(DATA SECTION)
* * * * *

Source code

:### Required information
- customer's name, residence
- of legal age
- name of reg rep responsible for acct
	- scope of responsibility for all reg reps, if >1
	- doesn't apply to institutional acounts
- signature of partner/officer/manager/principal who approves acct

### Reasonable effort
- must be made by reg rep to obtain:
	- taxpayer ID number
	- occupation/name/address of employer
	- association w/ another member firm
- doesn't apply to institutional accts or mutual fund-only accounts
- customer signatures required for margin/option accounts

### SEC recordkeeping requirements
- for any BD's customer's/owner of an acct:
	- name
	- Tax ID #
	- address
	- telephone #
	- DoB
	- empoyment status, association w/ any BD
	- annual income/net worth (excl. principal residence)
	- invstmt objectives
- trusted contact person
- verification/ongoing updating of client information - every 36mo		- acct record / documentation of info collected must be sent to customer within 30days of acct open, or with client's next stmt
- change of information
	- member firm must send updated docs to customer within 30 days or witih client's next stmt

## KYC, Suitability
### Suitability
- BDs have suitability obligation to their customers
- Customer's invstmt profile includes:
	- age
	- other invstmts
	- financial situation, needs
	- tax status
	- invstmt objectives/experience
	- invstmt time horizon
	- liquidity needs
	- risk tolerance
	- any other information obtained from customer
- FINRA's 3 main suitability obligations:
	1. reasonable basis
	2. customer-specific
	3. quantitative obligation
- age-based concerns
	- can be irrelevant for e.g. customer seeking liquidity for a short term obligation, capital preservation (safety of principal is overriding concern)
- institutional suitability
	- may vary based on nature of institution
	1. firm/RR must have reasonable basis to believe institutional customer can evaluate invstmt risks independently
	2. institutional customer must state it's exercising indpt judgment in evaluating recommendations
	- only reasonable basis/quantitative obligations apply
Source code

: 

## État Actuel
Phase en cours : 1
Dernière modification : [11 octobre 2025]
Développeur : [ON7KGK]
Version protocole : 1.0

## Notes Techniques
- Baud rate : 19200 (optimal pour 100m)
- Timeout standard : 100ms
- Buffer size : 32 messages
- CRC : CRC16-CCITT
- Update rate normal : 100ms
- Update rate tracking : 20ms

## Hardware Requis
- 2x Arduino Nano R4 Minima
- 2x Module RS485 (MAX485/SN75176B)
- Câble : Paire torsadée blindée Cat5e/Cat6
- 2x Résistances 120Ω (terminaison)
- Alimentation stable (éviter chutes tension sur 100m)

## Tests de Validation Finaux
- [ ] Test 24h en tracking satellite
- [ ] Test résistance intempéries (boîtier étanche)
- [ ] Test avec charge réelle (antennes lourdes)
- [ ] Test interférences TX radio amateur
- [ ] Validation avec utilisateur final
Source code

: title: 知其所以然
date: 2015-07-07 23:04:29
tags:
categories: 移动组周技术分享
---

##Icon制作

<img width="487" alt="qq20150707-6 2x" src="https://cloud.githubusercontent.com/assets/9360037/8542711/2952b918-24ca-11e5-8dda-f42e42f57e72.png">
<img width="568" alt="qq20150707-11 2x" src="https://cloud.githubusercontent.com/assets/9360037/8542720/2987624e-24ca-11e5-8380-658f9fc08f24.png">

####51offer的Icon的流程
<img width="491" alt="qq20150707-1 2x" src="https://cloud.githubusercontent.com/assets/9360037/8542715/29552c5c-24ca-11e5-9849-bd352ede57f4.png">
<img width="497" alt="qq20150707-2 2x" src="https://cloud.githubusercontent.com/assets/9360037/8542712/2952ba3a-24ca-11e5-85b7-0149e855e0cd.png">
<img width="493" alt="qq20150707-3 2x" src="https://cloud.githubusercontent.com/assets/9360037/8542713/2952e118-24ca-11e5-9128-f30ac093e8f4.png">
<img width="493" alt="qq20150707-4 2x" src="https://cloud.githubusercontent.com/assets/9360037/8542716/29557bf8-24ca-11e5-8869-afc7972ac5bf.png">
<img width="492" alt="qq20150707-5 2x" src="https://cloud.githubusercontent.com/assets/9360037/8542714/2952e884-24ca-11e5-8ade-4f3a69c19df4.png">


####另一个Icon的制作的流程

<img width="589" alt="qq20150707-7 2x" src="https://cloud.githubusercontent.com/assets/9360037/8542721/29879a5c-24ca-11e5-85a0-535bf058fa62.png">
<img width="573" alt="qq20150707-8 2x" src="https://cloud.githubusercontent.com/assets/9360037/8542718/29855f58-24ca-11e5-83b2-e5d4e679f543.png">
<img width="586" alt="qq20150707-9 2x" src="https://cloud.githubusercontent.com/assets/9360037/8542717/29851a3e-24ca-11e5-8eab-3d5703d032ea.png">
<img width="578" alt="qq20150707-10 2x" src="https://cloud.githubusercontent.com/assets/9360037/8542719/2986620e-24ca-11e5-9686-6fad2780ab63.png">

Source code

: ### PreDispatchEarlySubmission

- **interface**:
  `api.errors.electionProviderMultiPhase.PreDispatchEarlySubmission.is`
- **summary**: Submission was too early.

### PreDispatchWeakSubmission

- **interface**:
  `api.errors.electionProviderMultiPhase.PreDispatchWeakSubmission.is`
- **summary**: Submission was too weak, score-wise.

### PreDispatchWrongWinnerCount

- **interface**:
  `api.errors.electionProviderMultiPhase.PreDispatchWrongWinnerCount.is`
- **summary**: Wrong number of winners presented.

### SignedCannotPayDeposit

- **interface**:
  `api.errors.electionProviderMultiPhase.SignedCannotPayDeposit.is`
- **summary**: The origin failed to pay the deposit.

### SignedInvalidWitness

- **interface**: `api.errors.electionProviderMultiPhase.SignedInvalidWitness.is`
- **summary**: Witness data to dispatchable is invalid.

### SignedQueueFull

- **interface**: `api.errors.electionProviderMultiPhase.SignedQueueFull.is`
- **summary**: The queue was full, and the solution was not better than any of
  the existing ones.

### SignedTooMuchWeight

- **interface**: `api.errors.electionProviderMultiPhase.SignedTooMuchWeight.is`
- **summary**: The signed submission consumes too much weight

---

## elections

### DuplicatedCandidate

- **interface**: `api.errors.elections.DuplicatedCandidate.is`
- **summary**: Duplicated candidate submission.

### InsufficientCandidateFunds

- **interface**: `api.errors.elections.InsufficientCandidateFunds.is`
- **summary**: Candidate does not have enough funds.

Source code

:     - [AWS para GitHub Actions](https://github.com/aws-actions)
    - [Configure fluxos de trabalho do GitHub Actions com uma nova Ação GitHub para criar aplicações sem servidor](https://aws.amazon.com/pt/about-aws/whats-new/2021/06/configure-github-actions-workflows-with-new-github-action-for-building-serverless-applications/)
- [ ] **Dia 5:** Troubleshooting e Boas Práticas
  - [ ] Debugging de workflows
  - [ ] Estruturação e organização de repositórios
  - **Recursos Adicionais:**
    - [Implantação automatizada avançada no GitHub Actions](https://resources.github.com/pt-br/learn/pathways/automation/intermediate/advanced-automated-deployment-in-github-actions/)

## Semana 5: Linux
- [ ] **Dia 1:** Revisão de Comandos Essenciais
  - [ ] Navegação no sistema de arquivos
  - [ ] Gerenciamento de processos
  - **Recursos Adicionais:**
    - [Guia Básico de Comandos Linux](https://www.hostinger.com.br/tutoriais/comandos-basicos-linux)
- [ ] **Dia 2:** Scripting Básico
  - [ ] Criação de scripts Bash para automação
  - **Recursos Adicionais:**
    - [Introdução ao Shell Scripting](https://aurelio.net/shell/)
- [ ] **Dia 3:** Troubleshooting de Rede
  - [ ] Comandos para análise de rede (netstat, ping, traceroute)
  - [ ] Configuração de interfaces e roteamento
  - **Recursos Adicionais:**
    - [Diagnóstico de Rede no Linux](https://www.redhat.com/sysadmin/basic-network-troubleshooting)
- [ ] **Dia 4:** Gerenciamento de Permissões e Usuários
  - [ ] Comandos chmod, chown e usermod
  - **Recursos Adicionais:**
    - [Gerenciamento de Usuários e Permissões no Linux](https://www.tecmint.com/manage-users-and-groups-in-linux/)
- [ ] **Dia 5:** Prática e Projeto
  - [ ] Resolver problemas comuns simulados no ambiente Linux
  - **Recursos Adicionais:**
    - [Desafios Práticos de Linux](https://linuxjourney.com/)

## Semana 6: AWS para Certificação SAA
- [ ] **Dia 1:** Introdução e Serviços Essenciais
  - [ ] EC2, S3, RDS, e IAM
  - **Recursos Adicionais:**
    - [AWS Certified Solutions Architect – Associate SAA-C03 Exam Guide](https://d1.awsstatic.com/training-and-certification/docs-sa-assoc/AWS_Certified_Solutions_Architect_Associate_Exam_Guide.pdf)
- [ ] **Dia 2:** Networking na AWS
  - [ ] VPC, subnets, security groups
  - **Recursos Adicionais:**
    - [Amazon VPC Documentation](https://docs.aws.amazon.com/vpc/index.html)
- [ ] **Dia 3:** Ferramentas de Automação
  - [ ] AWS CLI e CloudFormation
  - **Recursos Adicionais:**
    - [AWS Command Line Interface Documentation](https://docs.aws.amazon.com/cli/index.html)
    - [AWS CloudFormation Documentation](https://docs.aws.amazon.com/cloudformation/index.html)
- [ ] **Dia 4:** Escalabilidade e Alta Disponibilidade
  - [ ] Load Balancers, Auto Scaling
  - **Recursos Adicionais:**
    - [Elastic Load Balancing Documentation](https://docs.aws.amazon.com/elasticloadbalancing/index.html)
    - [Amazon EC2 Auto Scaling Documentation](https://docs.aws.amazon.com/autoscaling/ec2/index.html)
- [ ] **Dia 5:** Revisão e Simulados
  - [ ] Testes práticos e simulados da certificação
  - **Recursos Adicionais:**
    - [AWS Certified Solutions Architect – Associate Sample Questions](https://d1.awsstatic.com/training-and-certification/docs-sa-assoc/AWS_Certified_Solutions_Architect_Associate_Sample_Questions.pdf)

* * * * *

(EXERCISE DESCRIPTION)
From the line with "- [Elastic Load" to the final line of the data above, please reproduce every line exactly and add nothing.

(EXPECTED ANSWER)
    - [Elastic Load Balancing Documentation](https://docs.aws.amazon.com/elasticloadbalancing/index.html)
    - [Amazon EC2 Auto Scaling Documentation](https://docs.aws.amazon.com/autoscaling/ec2/index.html)
- [ ] **Dia 5:** Revisão e Simulados
  - [ ] Testes práticos e simulados da certificação
  - **Recursos Adicionais:**
    - [AWS Certified Solutions Architect – Associate Sample Questions](https://d1.awsstatic.com/training-and-certification/docs-sa-assoc/AWS_Certified_Solutions_Architect_Associate_Sample_Questions.pdf)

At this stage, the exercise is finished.